Mr Hughes said he was concerned that as a result of body bags not being used all the time, he and his staff could pose an unnecessary risk to the community.
The reports come after Sydney’s Northern Beaches Hospital, which is owned by Australia’s second-largest private health care provider, Healthscope was exposed for not supplying body bags and operating with “repeatedly exhausted … stocks of vital drugs and treatments” shortly after opening in 2018.
Healthscope’s Holmesglen Private Hospital, and Ramsay Health Care’s Peninsula Private Hospital are two facilities in Victoria that have been accused of not providing body bags. Holmesglen did not respond to our request for comment.
A spokesman for Peninsula Private Hospital said the hospital “operates under a comprehensive patient safety and clinical quality framework and strictly adheres to all public health directives and legislation required by both the state and federal authorities”.
For nursing homes and aged care facilities, the onus is on funeral directors and mortuary transport staff to bag the bodies, but they have also reported a lack of body bags at the facilities. This again raises concerns about the lack of federal planning, as reported recently by Dr Sarah Russell.
Dr Russell critically examined the two documents that Scott Morrison asserted were the federal government’s pandemic plan for aged care and found them lacking.

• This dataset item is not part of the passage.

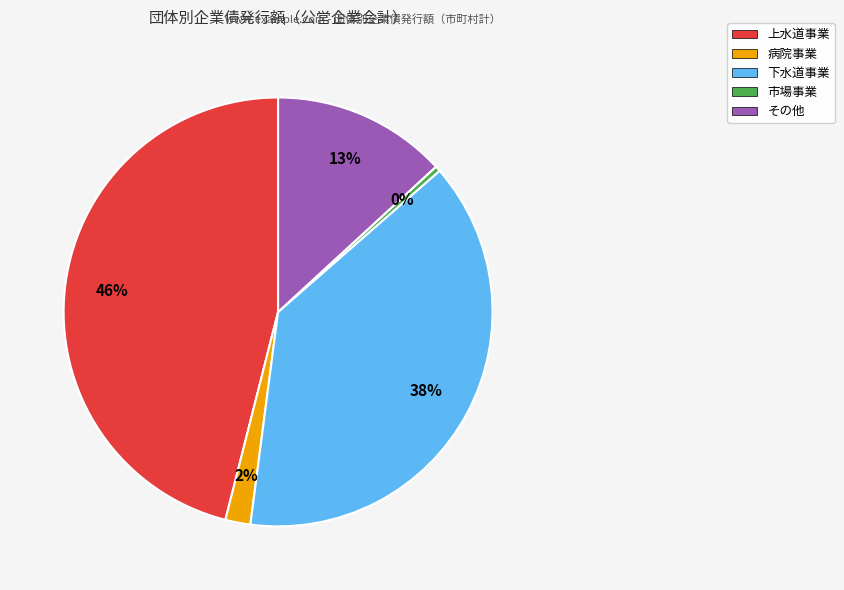

To the nearest percent, what percentage of the pie is 上水道事業?

46%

She noted that the guidelines made it clear that the primary responsibility of managing COVID-19 outbreaks lay with each aged care home.
Meanwhile, some public hospitals including the Royal Melbourne and The Alfred are not permitting anyone to open the body bags even for identification purposes. Such vigilance is in strong contrast to what is happening in some private hospitals, who don’t appear to be following protocols.
Mr Hughes is critical of this lack of consistency and its flow-on effects. He also notes that only one institution had asked him to sterilise the wheels of the trolley, something which he does as a matter of course and is vital to minimising the spread of Covid-19.
“We take every precaution. I’m sure it is the same for every doctor and nurse. But without body bags at the private hospitals and nursing homes we are exposing funeral homes, hospices, palliative care units and our own families … everywhere we go.”
More than six weeks ago, Mr Hughes emailed his concerns to the Department of Health and the offices of Victorian Premier Daniel Andrews and Victoria Minister for Health Jenny Mikakos. He is yet to receive a response.